Afterwards, we set off for the Basilica of the National Shrine of the Immaculate Conception (or, as I thought in my head, the main event). It is one of the most gorgeous churches I have ever seen. The walls, ceiling and even floors are beautifully adorned in glittering stones, multi-colored mosaics and brilliant sculptures. We got there about an hour before Mass and wandered around different shrines. Perhaps my favorite area was an alcove where depictions of the Joyful Mysteries resided. As if that all wasn't enough, there was a basement level below full of more shrines, bookstores and a cafeteria. We could have spent much longer there than we did, but there were a few other things we wanted to do before we left.

We returned to our hotel and drove off to dinner at Nando's. After hearing and seeing people talk about going to Nando's for years, I knew I couldn't pass up the opportunity.

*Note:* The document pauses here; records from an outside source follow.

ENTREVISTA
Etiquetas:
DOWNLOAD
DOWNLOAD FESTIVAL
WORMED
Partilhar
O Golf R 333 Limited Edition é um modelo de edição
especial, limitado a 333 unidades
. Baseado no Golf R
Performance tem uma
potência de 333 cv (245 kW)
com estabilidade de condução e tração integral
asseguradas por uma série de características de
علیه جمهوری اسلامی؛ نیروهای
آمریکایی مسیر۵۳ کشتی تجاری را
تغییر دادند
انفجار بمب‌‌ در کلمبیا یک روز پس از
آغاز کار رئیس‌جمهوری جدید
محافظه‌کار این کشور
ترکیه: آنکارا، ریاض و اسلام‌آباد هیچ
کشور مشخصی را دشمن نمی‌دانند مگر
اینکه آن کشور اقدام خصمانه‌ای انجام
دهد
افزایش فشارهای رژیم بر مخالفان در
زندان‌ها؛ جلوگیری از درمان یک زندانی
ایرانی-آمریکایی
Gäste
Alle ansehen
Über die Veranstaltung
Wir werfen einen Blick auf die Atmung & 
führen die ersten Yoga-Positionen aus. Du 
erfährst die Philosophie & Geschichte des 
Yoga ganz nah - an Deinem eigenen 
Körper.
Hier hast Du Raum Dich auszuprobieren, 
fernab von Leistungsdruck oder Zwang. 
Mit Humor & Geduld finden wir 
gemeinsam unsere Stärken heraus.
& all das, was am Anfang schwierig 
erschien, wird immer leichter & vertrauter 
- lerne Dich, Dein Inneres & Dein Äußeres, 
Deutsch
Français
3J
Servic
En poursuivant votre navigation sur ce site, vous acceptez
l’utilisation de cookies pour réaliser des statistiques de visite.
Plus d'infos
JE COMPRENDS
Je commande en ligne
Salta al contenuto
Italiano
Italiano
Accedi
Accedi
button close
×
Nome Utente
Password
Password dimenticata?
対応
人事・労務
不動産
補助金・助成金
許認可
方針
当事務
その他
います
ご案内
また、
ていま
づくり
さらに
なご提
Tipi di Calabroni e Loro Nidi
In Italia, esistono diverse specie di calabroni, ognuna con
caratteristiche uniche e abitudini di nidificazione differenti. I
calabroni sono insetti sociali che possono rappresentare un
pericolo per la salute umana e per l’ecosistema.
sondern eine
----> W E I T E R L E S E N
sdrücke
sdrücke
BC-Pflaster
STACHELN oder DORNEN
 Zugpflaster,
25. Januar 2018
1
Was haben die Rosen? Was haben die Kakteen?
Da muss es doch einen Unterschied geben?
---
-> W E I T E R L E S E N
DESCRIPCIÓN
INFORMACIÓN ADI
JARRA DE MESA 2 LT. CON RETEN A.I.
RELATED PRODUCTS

C and I had salads and split half a chicken and a ton of chips (fries). The hot sauce selection did not disappoint and I poured multiple options onto my plate. I have been on a hot sauce kick lately, so I scooped up Peri-Peri with every chip. We were fairly full of chicken, but not too full for ice cream. Nicecream is an ice cream shop that crafts made to order ice cream with local ingredients and liquid nitrogen. I know. It was basically a constant science experiment in there. I grabbed scoops of blueberry and chocolate (C stuck with double chocolate) and we enjoyed our novelty experience outside. The texture is super smooth, almost velvety and, dare I say it, I think I liked the blueberry more than the chocolate. Wild! We savored our treat and watched billows of evaporated liquid nitrogen smoke pour out of the shop.